On August 6, 1945, this Martin-built B-29-45-MO dropped the first atomic weapon used in combat on Hiroshima, Japan. Three days later, Bockscar (on display at the U.S. Air Force Museum near Dayton, Ohio) dropped a second atomic bomb on Nagasaki, Japan. Enola Gay flew as the advance weather reconnaissance aircraft that day. A third B-29, The Great Artiste, flew as an observation aircraft on both missions.

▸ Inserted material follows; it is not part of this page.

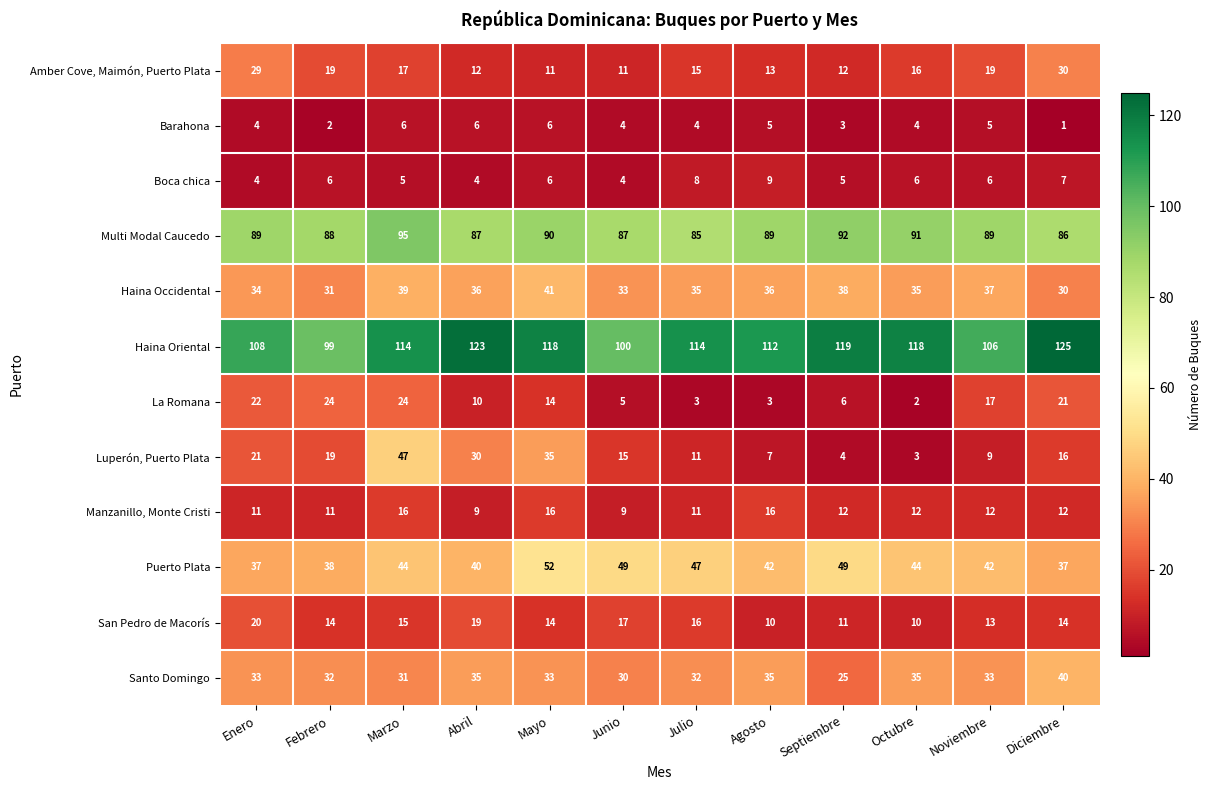

At how many categories does at least one series exceed 42?

12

Transferred from the United States Air Force.

Manufacturer:
Boeing Aircraft Co.
Martin Co., Omaha, Nebr.

Date:
1945

Country of Origin:
United States of America

Dimensions:
Overall: 900 x 3020cm, 32580kg, 4300cm (29ft 6 5/16in. x 99ft 1in., 71825.9lb., 141ft 15/16in.)

Materials:
Polished overall aluminum finish

Physical Description:
Four-engine heavy bomber with semi-monoqoque fuselage and high-aspect ratio wings. Polished aluminum finish overall, standard late-World War II Army Air Forces insignia on wings and aft fuselage and serial number on vertical fin; 509th Composite Group markings painted in black; "Enola Gay" in black, block letters on lower left nose.